Setting aside their long history as rivals, the two major hospital systems in Kansas City, Mo., said late last week they will come together to create a joint venture to develop a major cancer center.
Health Midwest and Saint Luke's-Shawnee Mission Health System will cooperate with the Stowers Institute for Medical Research to create a center they hope will rival the M.D. Anderson Cancer Center in Houston and Dana-Farber Cancer Institute in Boston.
The facility would be a "comprehensive cancer center," a designation used by the National Cancer Institute for those centers that commit to clinical care, cancer research, professional collaboration and community outreach.
There are six such comprehensive centers in the Midwest, but none in Missouri, Kansas, Iowa or Nebraska, the project's target area.
"There's no need for people from Kansas City to feel they have to leave the area to get the best cancer care," said Dennis McClatchey, senior vice president at Health Midwest.

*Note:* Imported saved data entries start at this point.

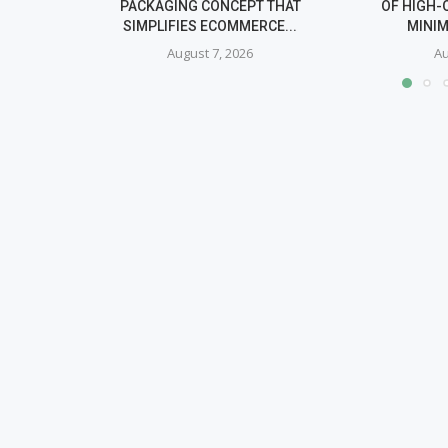
PACKAGING CONCEPT THAT
OF HIGH-
SIMPLIFIES ECOMMERCE...
MINIM
August 7, 2026
Au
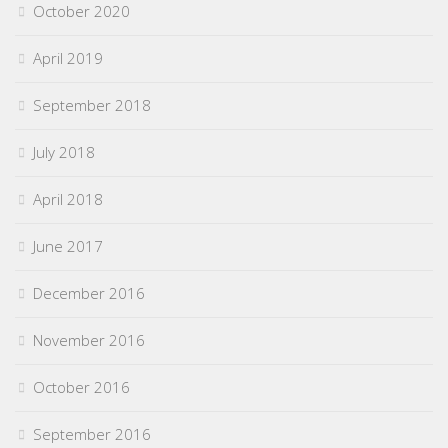
October 2020
April 2019
September 2018
July 2018
April 2018
June 2017
December 2016
November 2016
October 2016
September 2016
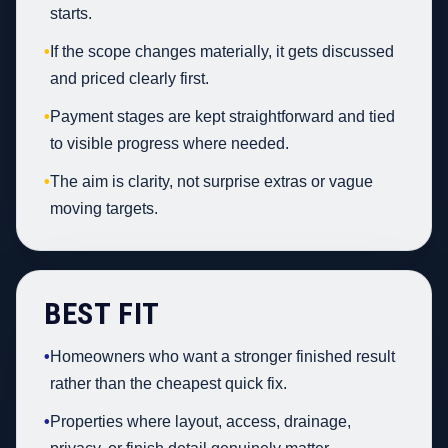
starts.
•
If the scope changes materially, it gets discussed
and priced clearly first.
•
Payment stages are kept straightforward and tied
to visible progress where needed.
•
The aim is clarity, not surprise extras or vague
moving targets.
BEST FIT
•
Homeowners who want a stronger finished result
rather than the cheapest quick fix.
•
Properties where layout, access, drainage,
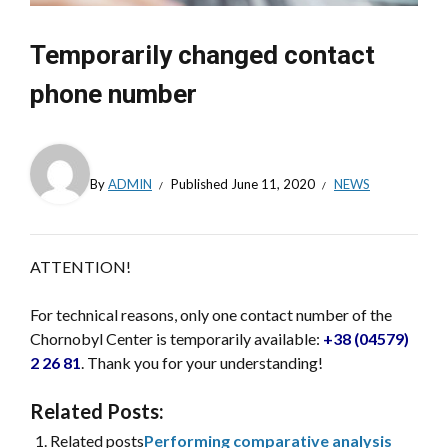
Temporarily changed contact
phone number
By
ADMIN
Published
June 11, 2020
NEWS
ATTENTION!
For technical reasons, only one contact number of the
Chornobyl Center is temporarily available:
+38 (04579)
2 26 81
. Thank you for your understanding!
Related Posts:
Related posts
Performing comparative analysis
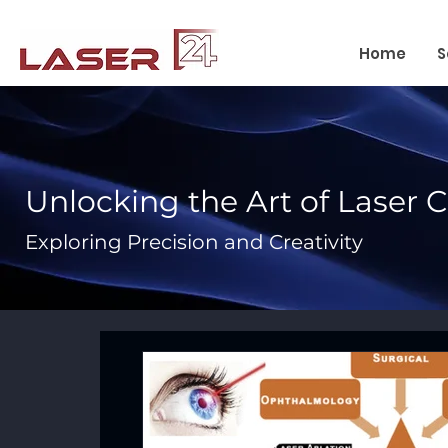
Home
S
Unlocking the Art of Laser 
Exploring Precision and Creativity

In 1998, 15-hospital Health Midwest and eight-hospital St. Luke's combined diagnosed about 5,000 cancer patients, more than M.D. Anderson's 3,000, the new partners said in a statement.
The two systems are conducting a 90-day feasibility study, hoping to get something operational in the first quarter of 2001. They said they don't know how much it will cost to develop the center.
"We're hoping that doing this [together] will eliminate some costs," McClatchey said. "Rather than duplicate gamma knives and radiation therapy equipment, we can allocate our resources in a planned way to achieve a first-class cancer program."
McClatchey didn't see any antitrust issues but said the systems would study the issue.
A governance board would be created from both systems that would include community members not affiliated with the hospital systems. At present there's no plan to create a new physical plant, but McClatchey wouldn't rule that out.